AIM OF THE TASK | Copy out word for word the lines of the data below from the line containing "others/minimal" through the line containing "user agent is not who they", both included, and omit the pictures.

Saved data entries
* * *
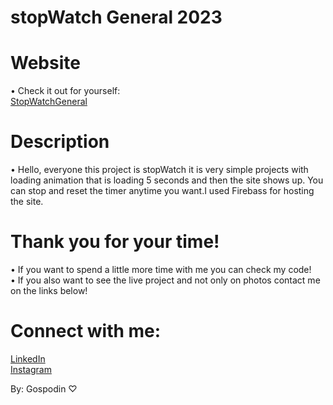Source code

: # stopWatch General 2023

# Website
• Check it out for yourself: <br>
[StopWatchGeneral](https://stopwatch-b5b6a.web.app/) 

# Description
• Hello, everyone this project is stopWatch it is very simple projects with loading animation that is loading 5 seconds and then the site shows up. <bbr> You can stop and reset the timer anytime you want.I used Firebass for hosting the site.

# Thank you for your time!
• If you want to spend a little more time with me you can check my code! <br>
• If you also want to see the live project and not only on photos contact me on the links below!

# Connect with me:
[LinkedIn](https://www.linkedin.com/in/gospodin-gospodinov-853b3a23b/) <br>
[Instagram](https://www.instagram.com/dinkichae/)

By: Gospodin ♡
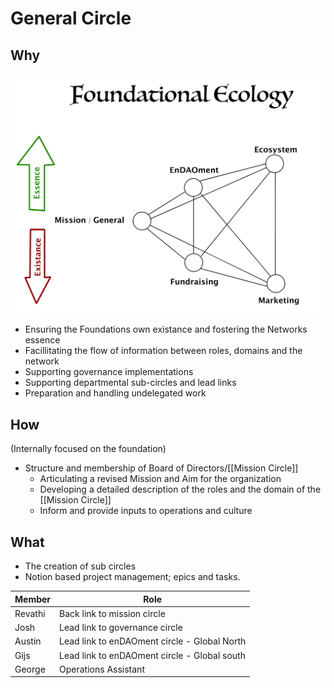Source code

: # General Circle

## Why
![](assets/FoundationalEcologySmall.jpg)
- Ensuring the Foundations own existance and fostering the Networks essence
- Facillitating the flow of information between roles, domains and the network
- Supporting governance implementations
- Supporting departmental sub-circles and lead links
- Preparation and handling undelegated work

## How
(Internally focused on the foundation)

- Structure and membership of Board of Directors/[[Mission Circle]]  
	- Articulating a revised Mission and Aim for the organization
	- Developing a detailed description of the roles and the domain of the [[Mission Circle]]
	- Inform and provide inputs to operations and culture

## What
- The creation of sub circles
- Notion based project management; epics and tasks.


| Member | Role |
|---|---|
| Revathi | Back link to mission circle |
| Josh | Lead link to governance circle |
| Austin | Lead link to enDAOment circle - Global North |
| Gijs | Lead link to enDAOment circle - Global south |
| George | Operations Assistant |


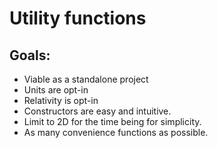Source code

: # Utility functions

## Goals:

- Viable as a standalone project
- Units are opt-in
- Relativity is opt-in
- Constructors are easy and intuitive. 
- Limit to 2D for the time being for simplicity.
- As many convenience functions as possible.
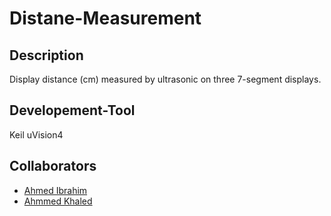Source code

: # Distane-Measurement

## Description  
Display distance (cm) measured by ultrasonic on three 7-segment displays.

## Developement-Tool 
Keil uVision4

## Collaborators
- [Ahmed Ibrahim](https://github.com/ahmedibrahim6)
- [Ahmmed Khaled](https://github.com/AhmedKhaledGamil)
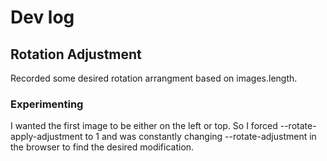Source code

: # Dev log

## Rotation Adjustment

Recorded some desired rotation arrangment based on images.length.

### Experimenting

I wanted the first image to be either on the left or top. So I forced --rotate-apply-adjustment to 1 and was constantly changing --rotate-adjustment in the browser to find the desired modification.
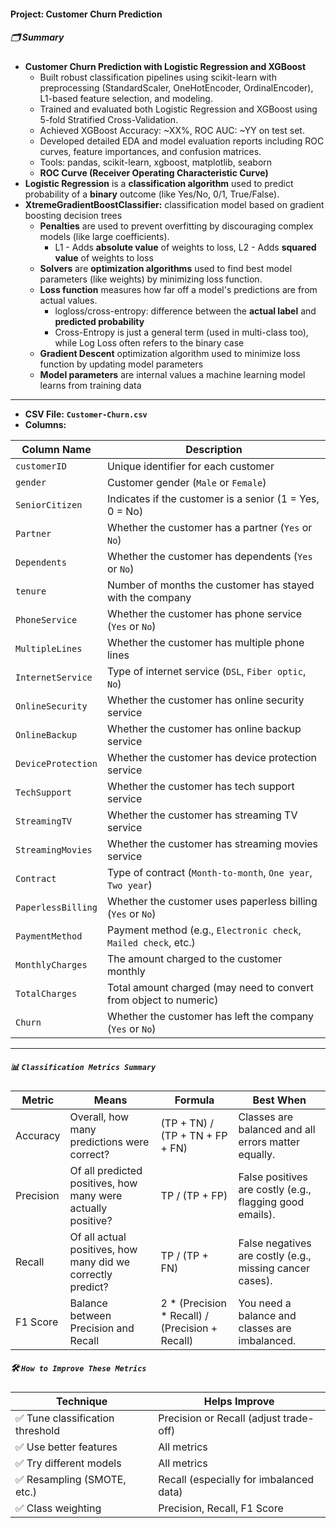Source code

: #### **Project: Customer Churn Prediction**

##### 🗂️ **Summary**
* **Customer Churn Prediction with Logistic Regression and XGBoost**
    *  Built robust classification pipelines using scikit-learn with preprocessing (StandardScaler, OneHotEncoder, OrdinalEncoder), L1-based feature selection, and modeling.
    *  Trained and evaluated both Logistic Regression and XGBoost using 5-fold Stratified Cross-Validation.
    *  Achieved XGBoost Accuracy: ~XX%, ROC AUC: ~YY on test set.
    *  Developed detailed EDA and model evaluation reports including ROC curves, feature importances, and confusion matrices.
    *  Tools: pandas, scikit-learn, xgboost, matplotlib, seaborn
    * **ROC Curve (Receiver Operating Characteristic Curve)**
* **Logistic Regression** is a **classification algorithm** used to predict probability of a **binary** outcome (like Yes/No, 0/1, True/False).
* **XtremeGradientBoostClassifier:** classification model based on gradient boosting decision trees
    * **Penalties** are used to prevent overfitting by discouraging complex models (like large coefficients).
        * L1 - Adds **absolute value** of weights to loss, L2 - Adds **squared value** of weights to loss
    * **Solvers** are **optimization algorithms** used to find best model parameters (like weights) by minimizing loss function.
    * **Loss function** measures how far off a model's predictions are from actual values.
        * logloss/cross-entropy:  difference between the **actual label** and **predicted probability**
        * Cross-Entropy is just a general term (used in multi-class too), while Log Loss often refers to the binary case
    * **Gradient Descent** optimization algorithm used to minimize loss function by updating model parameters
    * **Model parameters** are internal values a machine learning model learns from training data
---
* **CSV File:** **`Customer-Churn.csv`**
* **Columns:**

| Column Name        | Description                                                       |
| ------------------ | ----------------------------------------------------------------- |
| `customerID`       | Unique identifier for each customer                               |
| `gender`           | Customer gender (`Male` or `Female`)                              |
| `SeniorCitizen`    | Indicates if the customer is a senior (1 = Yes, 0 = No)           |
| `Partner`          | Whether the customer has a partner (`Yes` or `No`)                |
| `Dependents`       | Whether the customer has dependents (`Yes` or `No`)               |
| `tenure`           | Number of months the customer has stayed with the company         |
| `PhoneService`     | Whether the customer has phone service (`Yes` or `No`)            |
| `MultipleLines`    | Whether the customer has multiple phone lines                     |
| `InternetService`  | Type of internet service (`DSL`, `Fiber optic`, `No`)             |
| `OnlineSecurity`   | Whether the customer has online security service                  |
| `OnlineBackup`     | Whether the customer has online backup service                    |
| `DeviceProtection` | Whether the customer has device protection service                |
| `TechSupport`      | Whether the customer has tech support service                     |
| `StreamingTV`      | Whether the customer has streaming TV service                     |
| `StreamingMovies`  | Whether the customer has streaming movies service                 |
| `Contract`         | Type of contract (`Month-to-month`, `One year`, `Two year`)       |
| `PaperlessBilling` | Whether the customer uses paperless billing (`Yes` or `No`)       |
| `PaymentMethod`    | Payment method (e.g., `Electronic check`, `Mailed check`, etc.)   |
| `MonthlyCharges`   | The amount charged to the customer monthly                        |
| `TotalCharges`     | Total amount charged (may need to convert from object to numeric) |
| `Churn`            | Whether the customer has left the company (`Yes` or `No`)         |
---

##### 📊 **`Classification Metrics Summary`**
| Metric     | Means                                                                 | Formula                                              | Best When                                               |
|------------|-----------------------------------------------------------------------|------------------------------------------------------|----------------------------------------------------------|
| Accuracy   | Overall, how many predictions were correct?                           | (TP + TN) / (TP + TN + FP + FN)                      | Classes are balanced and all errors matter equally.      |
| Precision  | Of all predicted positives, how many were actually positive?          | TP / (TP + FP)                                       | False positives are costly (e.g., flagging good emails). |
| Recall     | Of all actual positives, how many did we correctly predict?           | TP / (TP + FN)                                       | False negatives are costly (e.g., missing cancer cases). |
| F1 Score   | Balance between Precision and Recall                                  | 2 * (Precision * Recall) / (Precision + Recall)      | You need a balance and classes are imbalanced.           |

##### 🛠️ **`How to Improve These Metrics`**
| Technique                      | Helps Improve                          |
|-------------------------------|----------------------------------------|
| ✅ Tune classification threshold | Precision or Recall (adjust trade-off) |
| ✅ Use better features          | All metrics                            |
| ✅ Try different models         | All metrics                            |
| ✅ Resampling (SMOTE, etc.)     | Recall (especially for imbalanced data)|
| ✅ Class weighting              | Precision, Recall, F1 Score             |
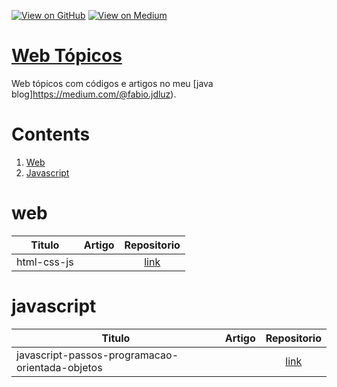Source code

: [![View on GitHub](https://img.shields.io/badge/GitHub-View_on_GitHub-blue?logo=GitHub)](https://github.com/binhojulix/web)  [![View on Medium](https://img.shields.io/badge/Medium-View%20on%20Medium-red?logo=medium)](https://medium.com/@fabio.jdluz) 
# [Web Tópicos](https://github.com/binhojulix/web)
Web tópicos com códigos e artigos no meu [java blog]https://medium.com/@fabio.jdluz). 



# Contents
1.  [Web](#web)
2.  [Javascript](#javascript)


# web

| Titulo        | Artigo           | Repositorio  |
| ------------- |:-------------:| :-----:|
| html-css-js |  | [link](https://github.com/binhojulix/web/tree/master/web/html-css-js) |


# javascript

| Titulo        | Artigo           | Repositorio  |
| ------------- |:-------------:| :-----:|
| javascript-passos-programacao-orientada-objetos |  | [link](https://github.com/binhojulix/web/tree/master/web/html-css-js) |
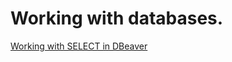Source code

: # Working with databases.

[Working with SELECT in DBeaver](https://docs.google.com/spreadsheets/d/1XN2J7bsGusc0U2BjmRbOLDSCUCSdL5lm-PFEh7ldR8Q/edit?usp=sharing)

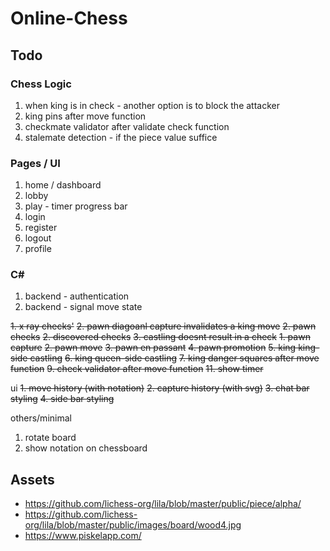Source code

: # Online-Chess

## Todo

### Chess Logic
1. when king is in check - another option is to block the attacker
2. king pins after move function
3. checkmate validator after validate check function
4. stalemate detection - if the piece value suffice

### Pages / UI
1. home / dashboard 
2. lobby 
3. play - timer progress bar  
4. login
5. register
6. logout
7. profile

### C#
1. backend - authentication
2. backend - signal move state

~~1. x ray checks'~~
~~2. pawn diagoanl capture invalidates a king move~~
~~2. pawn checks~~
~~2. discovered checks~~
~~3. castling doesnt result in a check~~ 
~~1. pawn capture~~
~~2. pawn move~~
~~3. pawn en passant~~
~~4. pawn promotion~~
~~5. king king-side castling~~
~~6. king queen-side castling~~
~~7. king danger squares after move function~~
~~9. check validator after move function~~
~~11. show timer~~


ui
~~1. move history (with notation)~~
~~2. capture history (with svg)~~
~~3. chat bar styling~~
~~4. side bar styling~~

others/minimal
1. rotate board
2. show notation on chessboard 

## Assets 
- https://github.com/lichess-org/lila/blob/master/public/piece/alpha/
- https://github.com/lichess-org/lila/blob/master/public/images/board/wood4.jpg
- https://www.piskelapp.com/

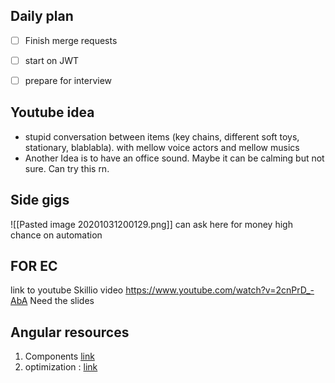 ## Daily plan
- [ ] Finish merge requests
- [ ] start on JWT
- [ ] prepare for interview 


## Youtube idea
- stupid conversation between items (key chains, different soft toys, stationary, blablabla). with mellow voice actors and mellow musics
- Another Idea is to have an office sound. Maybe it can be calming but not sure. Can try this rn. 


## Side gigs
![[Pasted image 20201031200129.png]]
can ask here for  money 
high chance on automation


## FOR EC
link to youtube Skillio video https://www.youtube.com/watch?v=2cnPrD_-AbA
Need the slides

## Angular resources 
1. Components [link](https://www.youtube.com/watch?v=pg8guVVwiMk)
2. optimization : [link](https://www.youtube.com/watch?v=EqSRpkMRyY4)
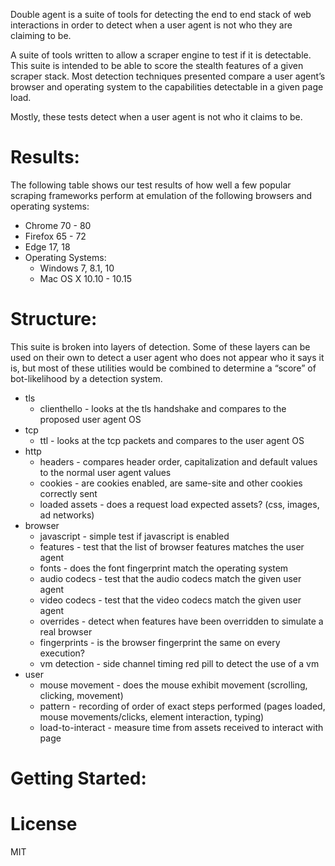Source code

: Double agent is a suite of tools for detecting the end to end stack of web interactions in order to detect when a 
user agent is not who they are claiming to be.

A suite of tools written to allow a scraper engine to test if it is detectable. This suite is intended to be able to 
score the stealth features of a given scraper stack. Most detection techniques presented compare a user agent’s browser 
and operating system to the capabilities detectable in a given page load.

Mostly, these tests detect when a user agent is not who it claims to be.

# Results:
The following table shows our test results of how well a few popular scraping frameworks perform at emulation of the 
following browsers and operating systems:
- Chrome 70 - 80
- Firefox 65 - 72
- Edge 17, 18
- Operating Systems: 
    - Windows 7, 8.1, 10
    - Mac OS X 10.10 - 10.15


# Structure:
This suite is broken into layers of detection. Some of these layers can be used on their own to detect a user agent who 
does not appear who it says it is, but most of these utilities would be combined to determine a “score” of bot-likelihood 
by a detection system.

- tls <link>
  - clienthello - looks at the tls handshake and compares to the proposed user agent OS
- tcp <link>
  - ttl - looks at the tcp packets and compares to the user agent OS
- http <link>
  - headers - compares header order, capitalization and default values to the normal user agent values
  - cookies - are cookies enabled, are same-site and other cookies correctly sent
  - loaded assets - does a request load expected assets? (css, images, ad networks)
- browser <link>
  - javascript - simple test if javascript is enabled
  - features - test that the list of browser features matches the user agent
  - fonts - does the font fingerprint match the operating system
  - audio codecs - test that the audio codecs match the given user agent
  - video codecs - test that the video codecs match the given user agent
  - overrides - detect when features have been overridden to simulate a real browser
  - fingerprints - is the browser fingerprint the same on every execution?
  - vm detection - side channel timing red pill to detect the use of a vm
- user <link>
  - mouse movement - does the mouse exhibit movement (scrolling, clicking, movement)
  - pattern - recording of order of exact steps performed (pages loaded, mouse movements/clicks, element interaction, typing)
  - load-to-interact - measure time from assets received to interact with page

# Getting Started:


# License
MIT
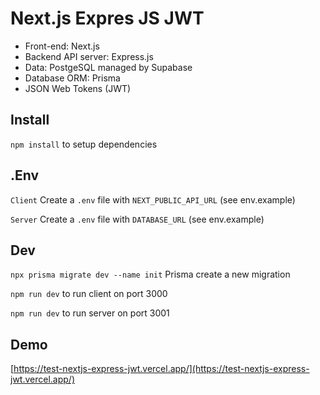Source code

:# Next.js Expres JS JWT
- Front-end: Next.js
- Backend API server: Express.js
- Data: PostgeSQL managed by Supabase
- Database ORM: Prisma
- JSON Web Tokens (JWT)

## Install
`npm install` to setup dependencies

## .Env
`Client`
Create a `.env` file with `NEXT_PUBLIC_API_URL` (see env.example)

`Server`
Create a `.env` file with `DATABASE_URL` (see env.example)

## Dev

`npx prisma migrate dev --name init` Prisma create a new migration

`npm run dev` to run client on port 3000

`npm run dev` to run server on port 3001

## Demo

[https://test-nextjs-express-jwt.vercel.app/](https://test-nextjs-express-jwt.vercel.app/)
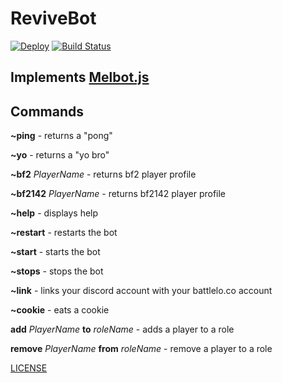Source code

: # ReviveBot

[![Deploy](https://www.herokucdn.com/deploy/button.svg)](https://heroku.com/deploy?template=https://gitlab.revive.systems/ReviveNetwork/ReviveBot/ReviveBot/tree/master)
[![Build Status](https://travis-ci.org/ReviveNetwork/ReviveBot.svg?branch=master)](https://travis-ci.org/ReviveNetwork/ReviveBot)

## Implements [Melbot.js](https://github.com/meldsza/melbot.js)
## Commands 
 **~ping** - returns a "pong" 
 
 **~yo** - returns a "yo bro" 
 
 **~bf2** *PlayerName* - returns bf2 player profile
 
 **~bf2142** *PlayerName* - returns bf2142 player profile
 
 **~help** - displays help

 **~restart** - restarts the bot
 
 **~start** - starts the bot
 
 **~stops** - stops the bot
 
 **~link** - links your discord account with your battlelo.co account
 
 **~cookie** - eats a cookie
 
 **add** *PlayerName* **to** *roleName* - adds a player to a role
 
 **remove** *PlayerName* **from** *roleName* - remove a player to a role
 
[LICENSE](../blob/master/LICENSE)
* * *
SOLUTION FOR THIS TASK |
others/minimal
1. rotate board
2. show notation on chessboard 

## Assets 
- https://github.com/lichess-org/lila/blob/master/public/piece/alpha/
- https://github.com/lichess-org/lila/blob/master/public/images/board/wood4.jpg
- https://www.piskelapp.com/

 ## Daily plan
- [ ] Finish merge requests
- [ ] start on JWT
- [ ] prepare for interview 


## Youtube idea
- stupid conversation between items (key chains, different soft toys, stationary, blablabla). with mellow voice actors and mellow musics
- Another Idea is to have an office sound. Maybe it can be calming but not sure. Can try this rn. 


## Side gigs
![[Pasted image 20201031200129.png]]
can ask here for  money 
high chance on automation


## FOR EC
link to youtube Skillio video https://www.youtube.com/watch?v=2cnPrD_-AbA
Need the slides

## Angular resources 
1. Components [link](https://www.youtube.com/watch?v=pg8guVVwiMk)
2. optimization : [link](https://www.youtube.com/watch?v=EqSRpkMRyY4)
Source code

: Double agent is a suite of tools for detecting the end to end stack of web interactions in order to detect when a 
user agent is not who they are claiming to be.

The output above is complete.